▶ _SOURCE PASSAGE_:
================================
Device and Drug Manufacturers Take Heed: It’s Time to Comply with the Physician Payment Sunshine Act


Practice Areas

Robinson Bradshaw Publication
March 4, 2013

On Feb. 1, 2013, the Centers for Medicare and Medicaid Services released the long-awaited final rule on the Physician Payment Sunshine Act. The Sunshine Act is significant for applicable manufacturers of covered drugs, devices, biologicals and medical supplies. It mandates annual manufacturer reports that summarize virtually any “payment or transfer of value” that the manufacturer has made to any physician as well as detailed information about any physician ownership or investment in the manufacturer’s organization. These reports must be submitted to CMS, which will then publish the reports on a publicly available website.
================================
▶ _DATA SECTION_:

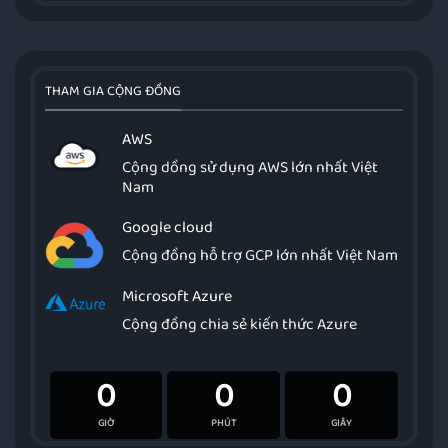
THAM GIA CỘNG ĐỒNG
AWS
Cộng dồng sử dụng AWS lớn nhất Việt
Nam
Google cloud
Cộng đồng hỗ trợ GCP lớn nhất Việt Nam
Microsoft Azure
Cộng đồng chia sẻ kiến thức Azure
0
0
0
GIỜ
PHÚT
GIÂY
================================
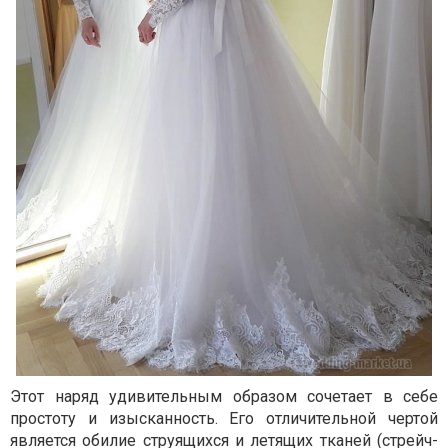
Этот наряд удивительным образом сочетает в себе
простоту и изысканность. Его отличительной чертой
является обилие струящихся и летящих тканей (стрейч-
================================
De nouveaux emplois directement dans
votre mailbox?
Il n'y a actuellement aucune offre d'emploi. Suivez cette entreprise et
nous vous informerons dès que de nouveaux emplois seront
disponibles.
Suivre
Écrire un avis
================================
▶ _EXERCISE OBJECTIVE_: In the article about the Physician Payment Sunshine Act, on what date did the Centers for Medicare and Medicaid Services release the final rule?

▶ _ANSWER BOX_: Feb. 1, 2013